▶ **STATED PROBLEM**:
Could you give the material below again with "photo" renamed to "image" everywhere it appears, leaving the pictures out and everything else unchanged?

▶ **A block of data**:
----------------------------------------

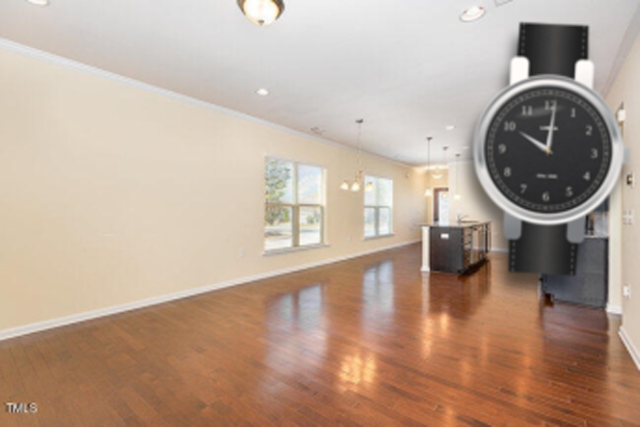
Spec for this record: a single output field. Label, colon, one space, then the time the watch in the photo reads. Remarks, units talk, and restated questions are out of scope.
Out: 10:01
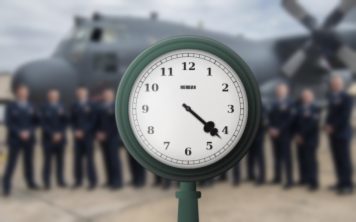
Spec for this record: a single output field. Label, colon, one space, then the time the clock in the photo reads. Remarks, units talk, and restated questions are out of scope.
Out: 4:22
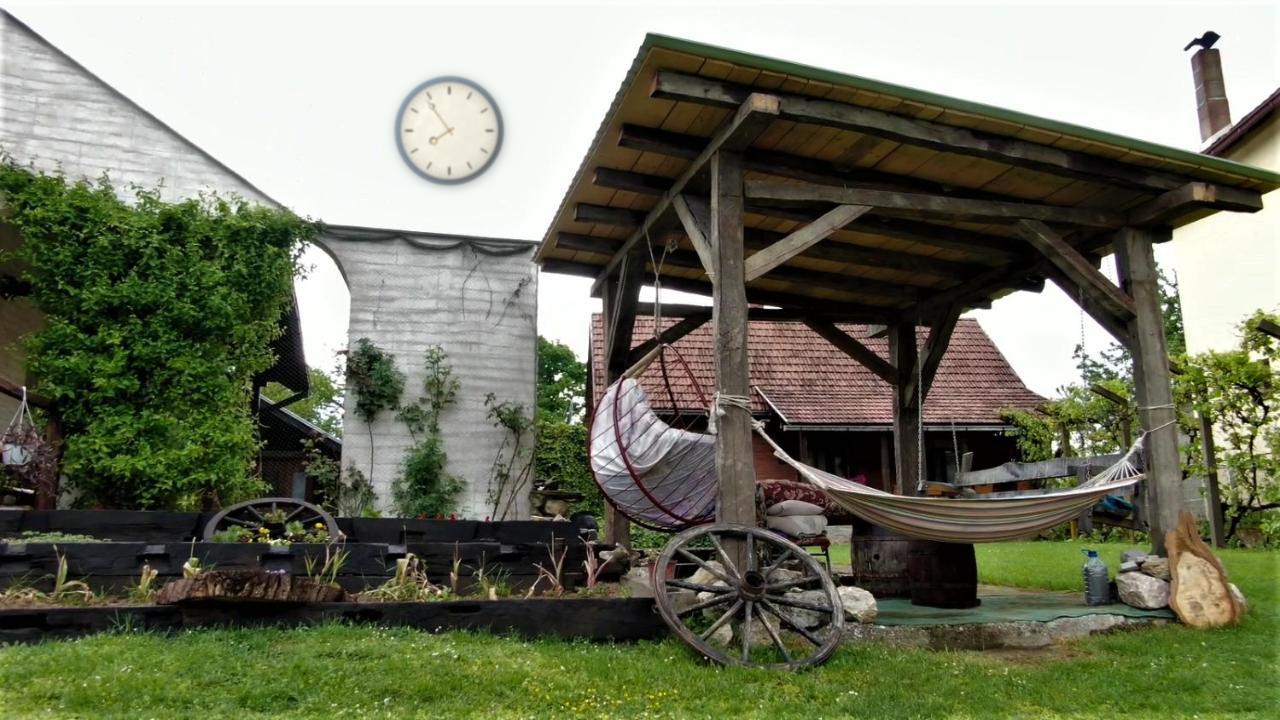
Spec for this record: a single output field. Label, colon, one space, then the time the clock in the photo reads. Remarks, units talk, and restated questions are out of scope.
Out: 7:54
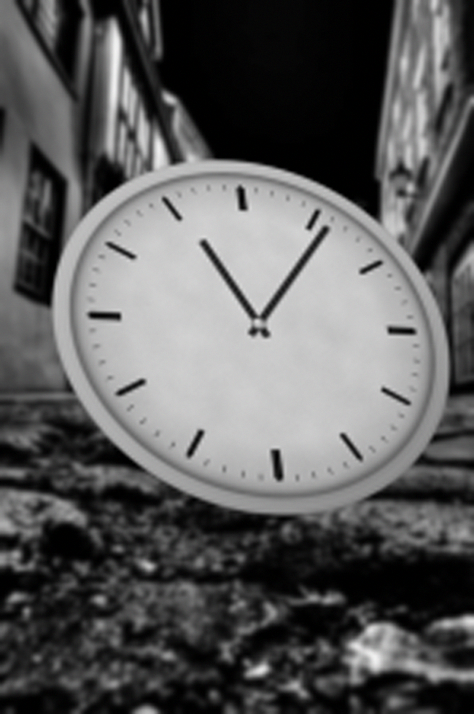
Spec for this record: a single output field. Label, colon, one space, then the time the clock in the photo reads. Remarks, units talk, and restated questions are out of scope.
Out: 11:06
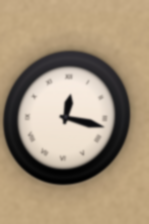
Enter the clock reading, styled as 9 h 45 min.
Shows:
12 h 17 min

----------------------------------------

▶ **SOLUTION FOR THIS EXERCISE**:
Spec for this record: a single output field. Label, colon, one space, then the time the watch in the image reads. Remarks, units talk, and restated questions are out of scope.
Out: 10:01
Spec for this record: a single output field. Label, colon, one space, then the time the clock in the image reads. Remarks, units talk, and restated questions are out of scope.
Out: 4:22
Spec for this record: a single output field. Label, colon, one space, then the time the clock in the image reads. Remarks, units talk, and restated questions are out of scope.
Out: 7:54
Spec for this record: a single output field. Label, colon, one space, then the time the clock in the image reads. Remarks, units talk, and restated questions are out of scope.
Out: 11:06
Enter the clock reading, styled as 9 h 45 min.
Shows:
12 h 17 min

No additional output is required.